Mama Called it The Blues, fiction by Celia In Underland at Spillwords.com

Mama Called it The Blues

Mama Called it The Blues

written by: Celia In Underland

 

The sunlight mocked her. Its dancing spirals of light, a vicious mime of all that she was not. She drew the heavy drapes across the bay windows, casting long, dark silhouettes across the parquet floor. She returned to her position at the far end of the tiny room, as far from the slanting shadow of light creeping through the central gap in the curtains as she could get. She perched on the edge of a velveteen armchair like a fragile finch, poised to take flight at any moment. Her long, auburn hair framed her ashen face, obscuring her dark eyes as she bowed her head, hands clasped together, focused on the movement of her fingers. Agitated.

She stood up abruptly.

He loomed over her, staring down. His breath rasping. Cold and heavy. He followed her; watching voicelessly with hollow, haunting eyes. She could feel them clawing at her back.

She paced the room counting her heartbeats. Her left hand instinctively reaching for her right wrist. Sign of life. Tick. Tick. Tick. It made her want to vomit. She tried to think of herself before him. Before he had violated her. She searched the recesses of memory. She could not remember. Why couldn’t she remember?

Even on lighter days, she had always known him. He was always there. Relentless. Waiting in the angles. Pervasive. Loitering.

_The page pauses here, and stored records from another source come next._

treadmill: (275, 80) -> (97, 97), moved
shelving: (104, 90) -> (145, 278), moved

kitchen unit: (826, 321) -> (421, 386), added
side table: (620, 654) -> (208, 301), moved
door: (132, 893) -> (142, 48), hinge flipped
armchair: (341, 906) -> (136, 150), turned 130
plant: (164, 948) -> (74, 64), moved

Today, she did not have the energy for a fight. He would have it his way. She had already succumbed.

She returned to her perch. What else to do?

He was gleeful almost. His form shifting and swirling like a dark tempest; revelling in the despair of a destroyed land. A dance macabre for the dead and dying. She refused to turn towards him, casting her eyes to the floor, searching for something, anything else to focus on. The criss-cross of the dark wood held her attention as she followed their jagged joining lines across the room. Their uniform pattern a momentary release.

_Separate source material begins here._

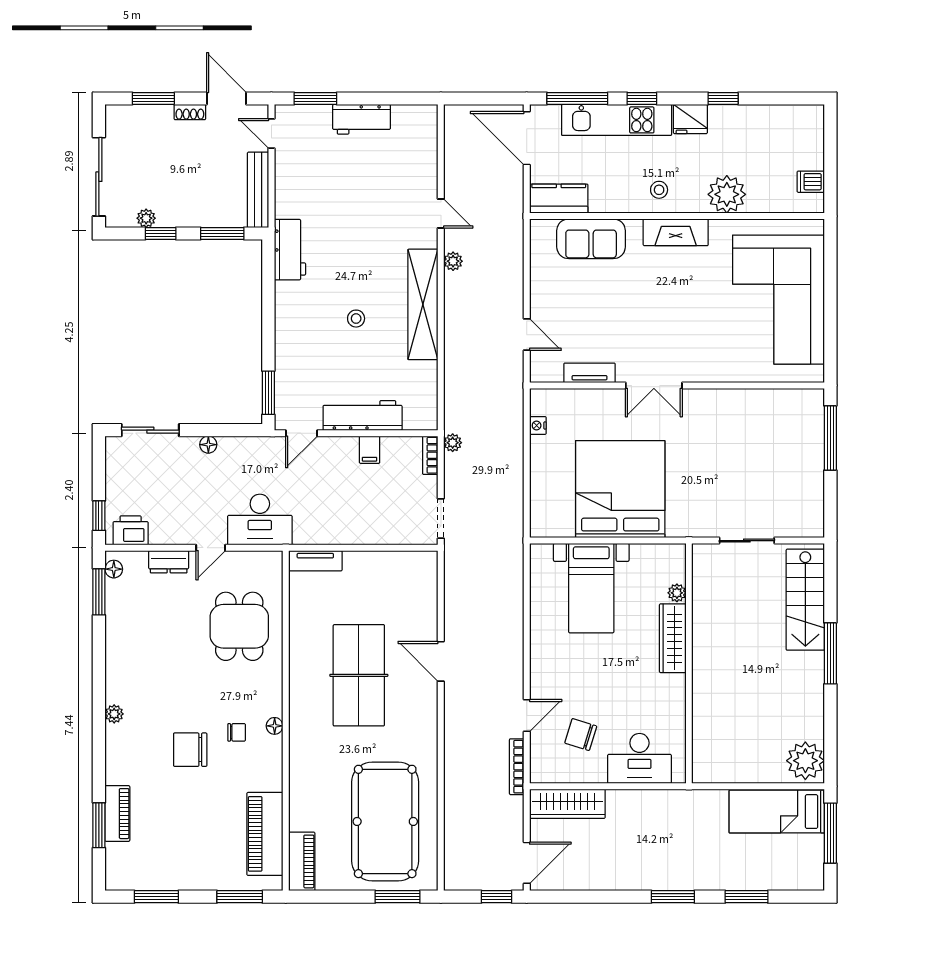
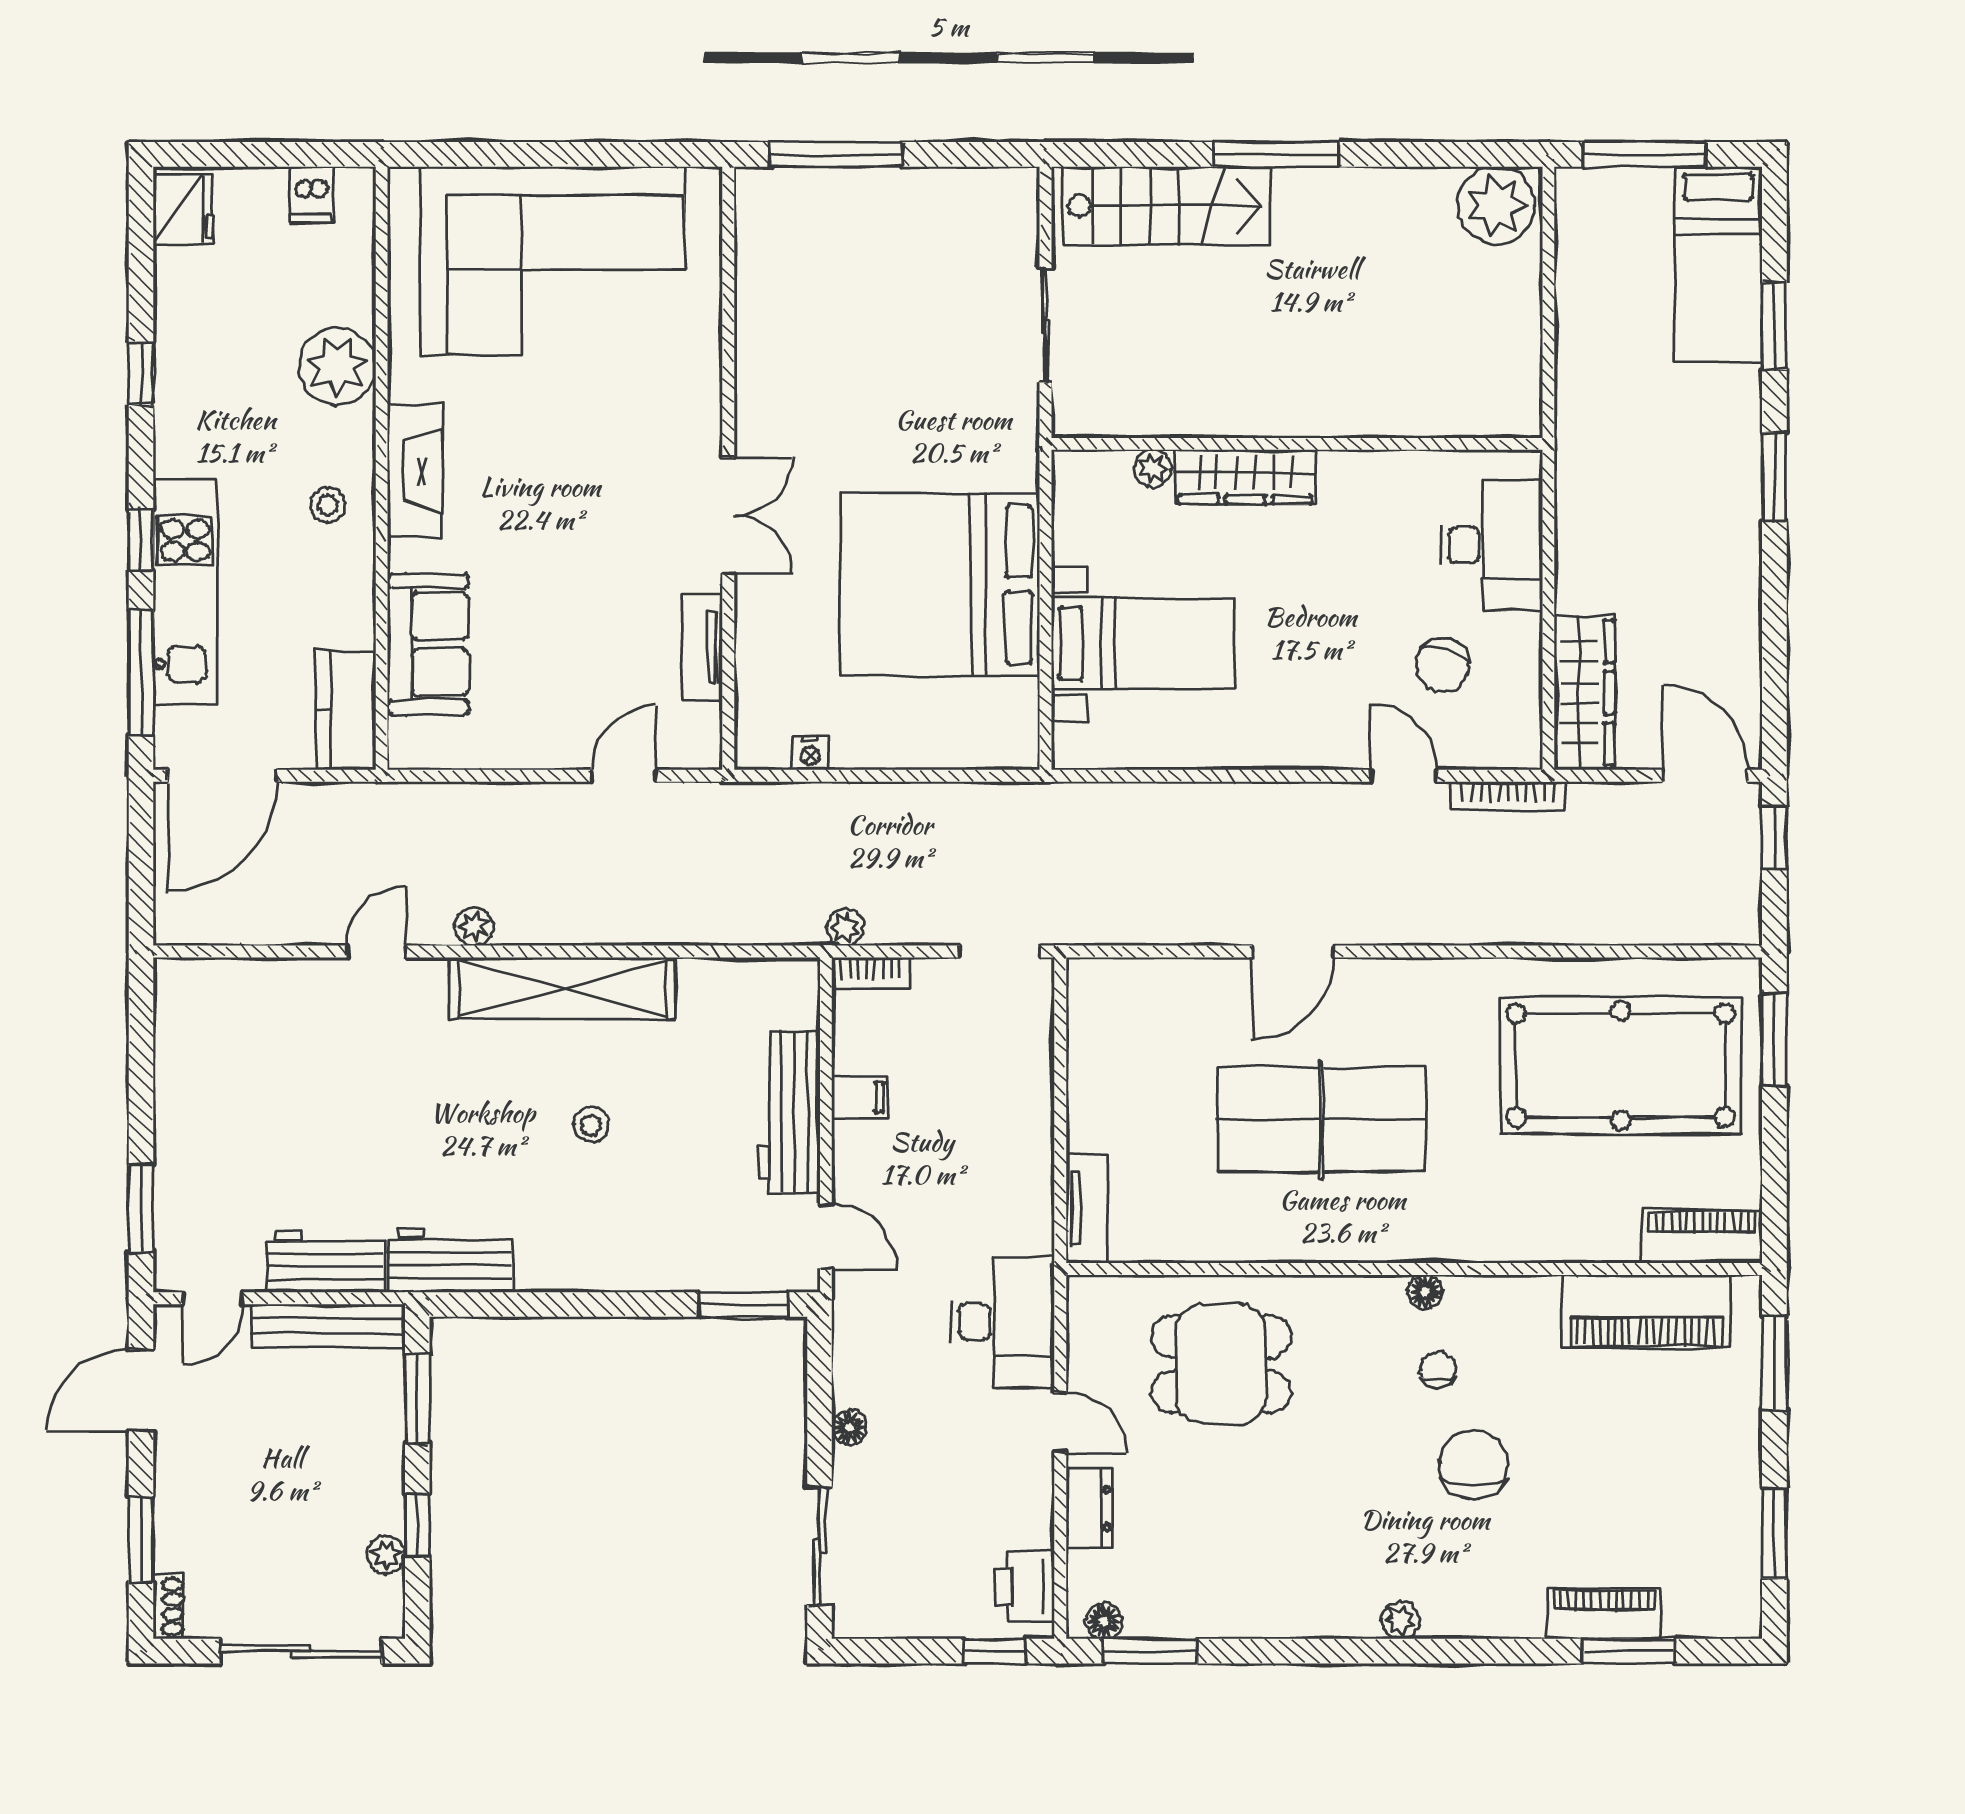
shoe rack: (190, 112) -> (169, 1607), moved
workbench: (362, 119) -> (326, 1262), moved, turned -90
fridge: (690, 119) -> (183, 209), moved
chair: (190, 750) -> (1474, 1464), turned 180
bed: (777, 812) -> (1718, 264), moved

He is still there. She can feel his breath.

Seconds passed to the steady pulse of a metronome. Time tick, tick, tick. Her thoughts.

She finally looked up, her eyes meeting his.

“Why won’t you leave me alone?” she pleaded silently, her irises heavy with the water weight of emotionlessness. Emptiness spilled down her ashen cheeks. Saltless.

He has no answer.

Instead, he reached out, a shadowy tendril extending toward her, as if to offer some semblance of comfort. She flinched at his touch, but she knew escape was impossible. She could not muster the strength to fight him; he was a formidable adversary. An insidious presence infiltrating her thought, toying with her mind. It was a game to him. Part of the amusement of it all.

He continued to watch, his malevolence a constant torment. He laughed sardonically as he revelled in her suffering, in the way she crumbled beneath the weight of his influence. It was satisfying to him.

In an attempt at salvation she fumbled for the remote control, pointing it like a revolver at the ageing TV in the far corner of the room. Voices. The noise hurt her physically. Bursting into her head like a tidal wave, crashing through her. The waves thrash and kick and scream. She turns off the machine and tosses the remote on the floor. It is futile to resist.

Hours passed in agonising silence, the room growing darker as the slit of daylight filtered into night. The room seemed to close in around her, claustrophobic. Airless. She could barely breathe. Tick. Tick. Tick. “Mamma called it the blues” she thinks bitterly as exhaustion engulfs her and she sinks into his weight.

He watches her with cold, unfeeling eyes. The victor.